Compte rendu concert. Toulouse. Théâtre du Capitole, le 2 Juin 2021. Frantz Schubert (1797-1828) : Die Schöene Müllerin D. 795 ; Cycle de Lieder sur des poèmes de Wilhelm Müller ; Matthias Goerne, baryton ; Alexander Schmalcz, piano.
Voilà une très, très belle soirée dans la salle d‘opéra du Capitole, hélas soumise aux exigences sanitaires avec un tiers des spectateurs. C’est misère quand la qualité de la soirée aurait mérité salle pleine pour rendre hommage aux artistes. On ne présente plus Matthias Goerne célébrissime « liedersänger ». Ayant enregistré tant de disques acclamés. La voix est idéale de rondeur et de souplesse, le soin apporté au texte également. Matthias Goerne a tout absolument toutes les qualités requises et Schubert lui convient admirablement. Nous l’avions entendu dans cette même salle en 2019 déjà dans un récital tout Schubert. Frantz Schubert demande une sorte de simplicité et d’honnêteté qui sont l’apanage du chanteur allemand et de son pianiste. Le cycle de la « belle meunière » est parcouru par une poésie de la nature très évidente et une idéalisation de l’amour hyper romantique voire quasi symboliste. L’eau y est omniprésente et c’est son mouvement qui dirige le cycle. Nos deux artistes ce soir sont dans une fusion organique qui n’est que souplesse, liquidité et beauté. Le piano d’Alexander Schmalcz est si beau, si simplement liquide qu’il suit et suscite toute la richesse de l’interprétation de Matthias Goerne. Les nuances, les couleurs se répondent et se fondent. Matthias Goerne chante avec tout son corps, il danse quasiment, évoquant la souplesse des mouvements du ruisseau.
Quel legato de rêve, quels phrasés souples et élégants ! Son meunier prend vie sous nos yeux et la nature envahie la salle à l’italienne du Capitole comme par magie. Ce rapport si romantique à la nature est ce soir magnifié par deux artistes capables de rendre évidents la poésie de Muller si fidèlement mise en musique par Schubert. La voix est belle et le piano ne lui cède en rien. Nous avons deux artistes, frères siamois, qui sont de merveilleux musiciens poètes. L’amour de la femme rêvée, la mort symboliquement appelée, évoquent l’attrait du meunier pour l’eau, par le ruisseau personnifié et la fascination pour la couleur verte du monde végétal, dans lesquels il semble vouloir se fondre. Toute la beauté de ce cycle majeur de Schubert a été magnifié par des interprètes touchant la perfection. La beauté de la musique embrasse la pureté de la diction.
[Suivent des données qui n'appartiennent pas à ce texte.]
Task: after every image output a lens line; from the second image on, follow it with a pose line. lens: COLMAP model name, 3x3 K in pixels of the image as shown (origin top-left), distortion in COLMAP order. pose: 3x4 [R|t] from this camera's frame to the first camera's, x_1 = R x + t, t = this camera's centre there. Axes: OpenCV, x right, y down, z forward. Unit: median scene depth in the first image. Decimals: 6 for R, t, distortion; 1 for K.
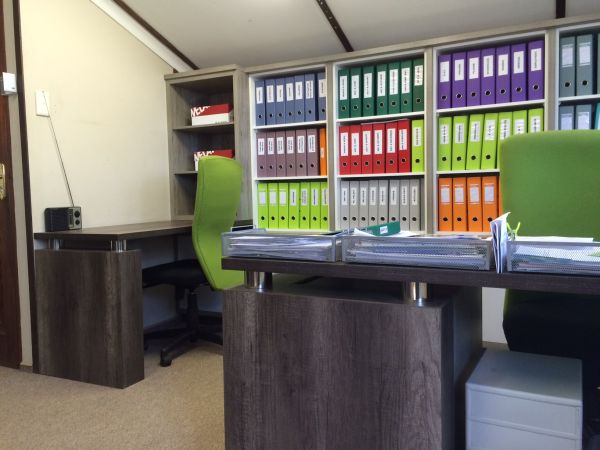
lens RADIAL K [[516.3, 0, 299.2], [0, 516.3, 223.1], [0, 0, 1]] dist [0.009330, -0.010915]
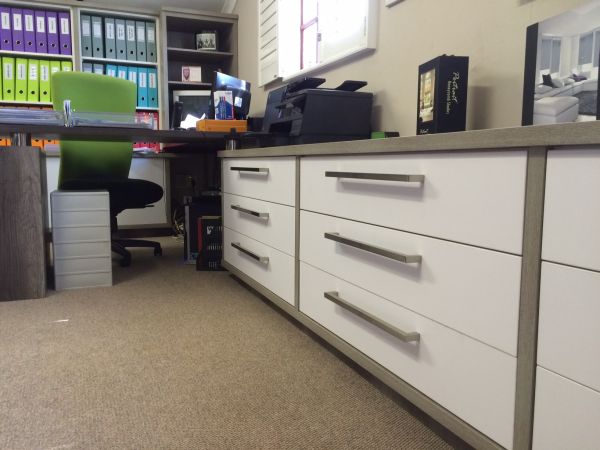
lens RADIAL K [[516.3, 0, 298.5], [0, 516.3, 224.9], [0, 0, 1]] dist [0.009330, -0.010915]
pose [[0.641381, -0.065927, 0.764384, -0.253900], [0.025212, 0.997574, 0.064885, 0.153387], [-0.766808, -0.022345, 0.641488, -0.417721]]
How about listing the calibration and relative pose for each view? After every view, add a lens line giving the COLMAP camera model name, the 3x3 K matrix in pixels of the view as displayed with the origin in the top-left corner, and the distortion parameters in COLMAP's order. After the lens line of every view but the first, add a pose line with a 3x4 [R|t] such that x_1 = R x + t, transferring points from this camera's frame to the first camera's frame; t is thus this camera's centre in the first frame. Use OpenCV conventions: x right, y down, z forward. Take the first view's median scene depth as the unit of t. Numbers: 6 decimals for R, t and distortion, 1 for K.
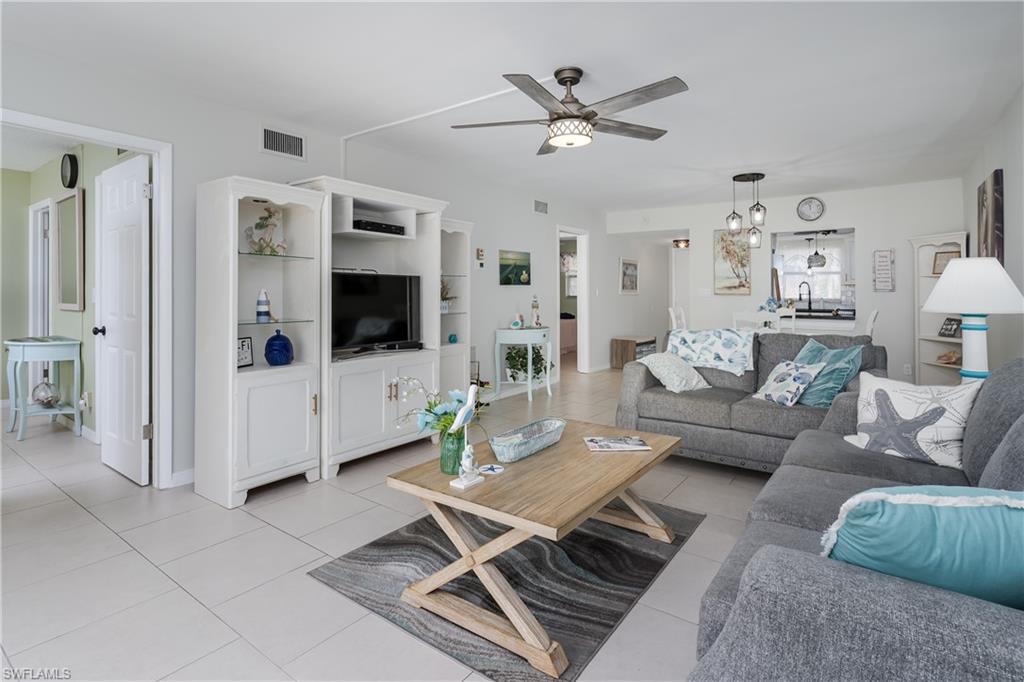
lens RADIAL K [[505.4, 0, 525.2], [0, 505.4, 281.6], [0, 0, 1]] dist [0.002840, 0.001942]
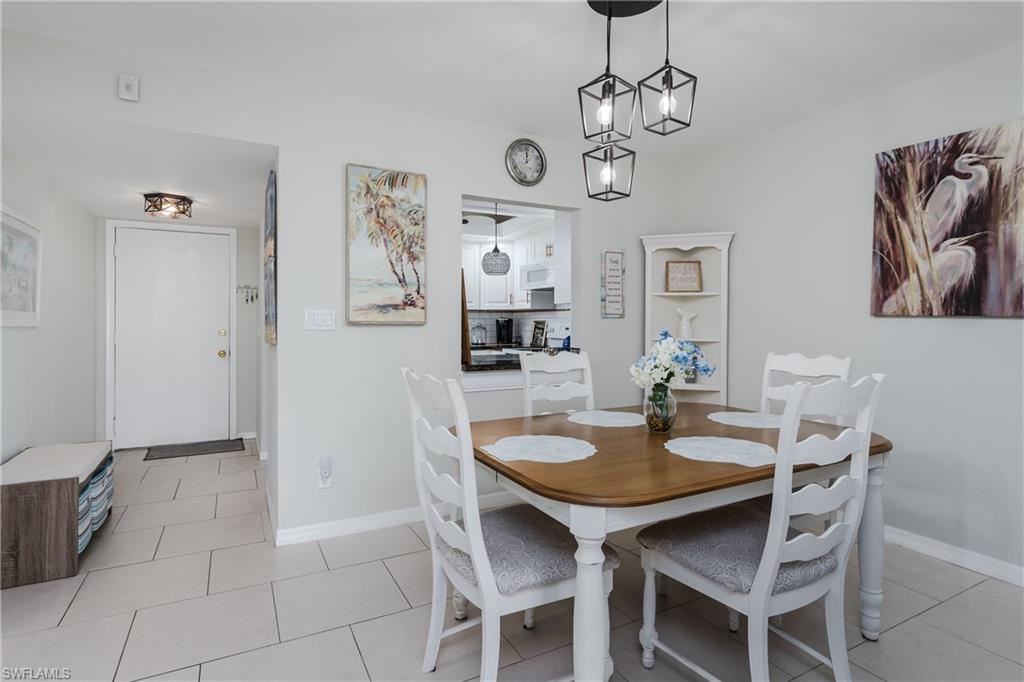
lens RADIAL K [[505.4, 0, 491.2], [0, 505.4, 315.4], [0, 0, 1]] dist [0.002840, 0.001942]
pose [[0.450874, 0.009310, 0.892539, 0.116742], [-0.017480, 0.999846, -0.001599, 0.029926], [-0.892416, -0.014880, 0.450967, 1.236811]]
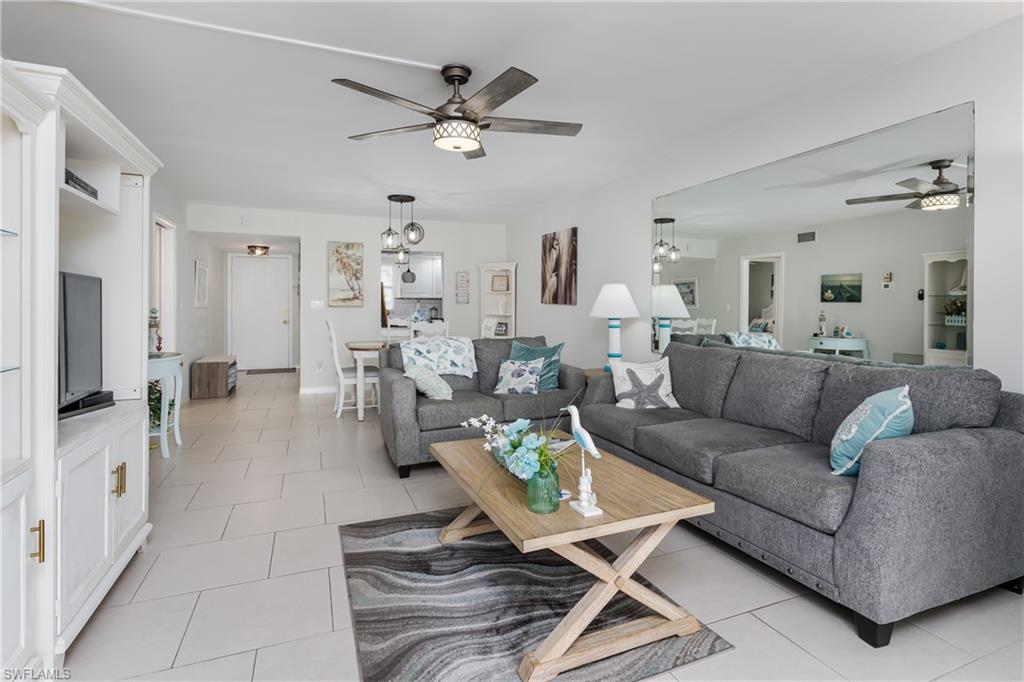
lens RADIAL K [[505.4, 0, 512.2], [0, 505.4, 298.6], [0, 0, 1]] dist [0.002840, 0.001942]
pose [[0.532444, 0.007807, 0.846429, -0.465582], [-0.017818, 0.999839, 0.001986, 0.002889], [-0.846278, -0.016139, 0.532497, 0.293908]]
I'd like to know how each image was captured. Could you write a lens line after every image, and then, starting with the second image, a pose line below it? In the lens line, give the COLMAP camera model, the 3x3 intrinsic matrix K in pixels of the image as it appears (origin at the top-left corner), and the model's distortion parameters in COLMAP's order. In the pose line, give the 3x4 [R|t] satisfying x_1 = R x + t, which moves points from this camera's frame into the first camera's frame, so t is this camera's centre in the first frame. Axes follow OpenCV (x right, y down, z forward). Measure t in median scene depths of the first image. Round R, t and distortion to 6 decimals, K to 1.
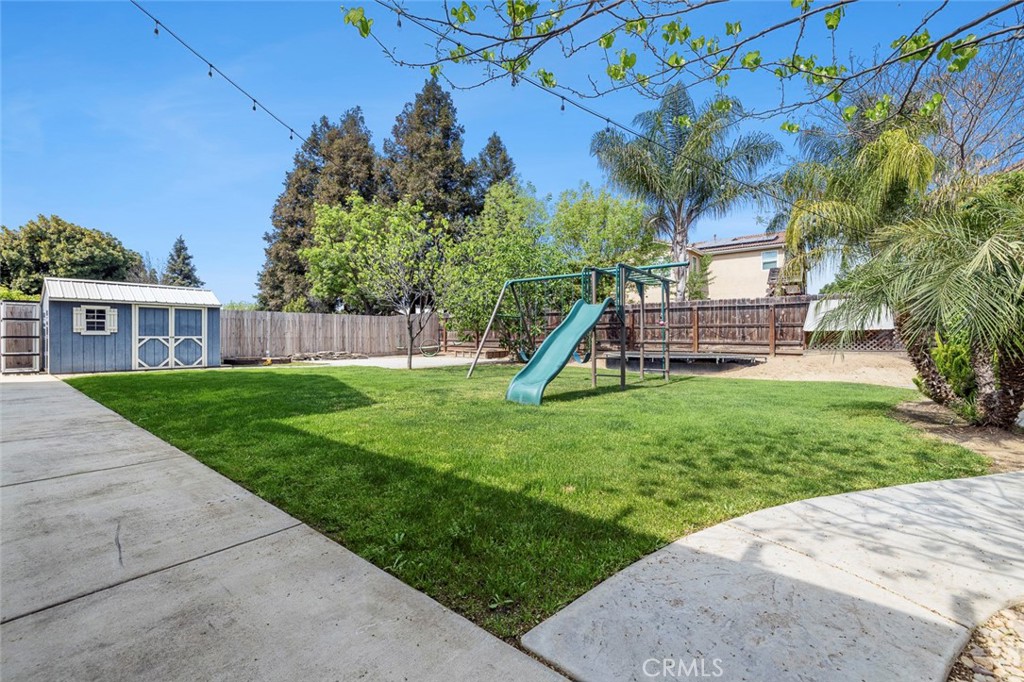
lens RADIAL K [[433.5, 0, 517.0], [0, 433.5, 339.8], [0, 0, 1]] dist [0.001008, 0.001781]
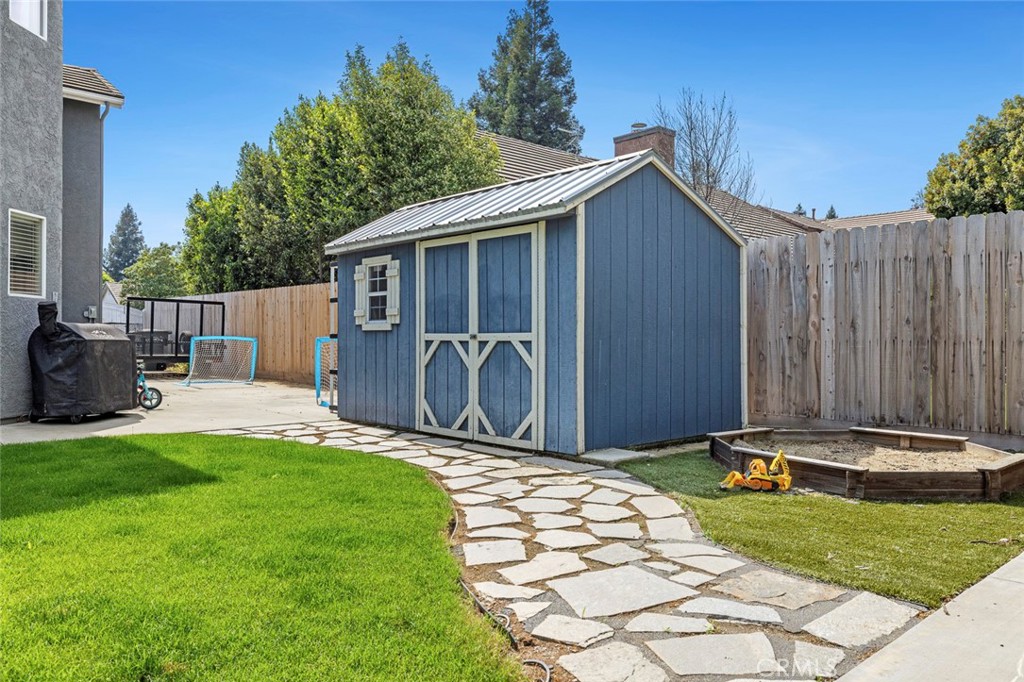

Un Très grand moment musical de pure poésie nous a été offert ce soir. Le public a fait un triomphe aux artistes émus par cette reconnaissance. Et Matthias Goerne après un Amfortas mémorable l’an dernier va être l’Oreste de Strauss dans l’Elektra que le Capitole prépare pour la fin du mois. Cette prise de rôle sera majeure pour l’artiste et nous en rendrons compte.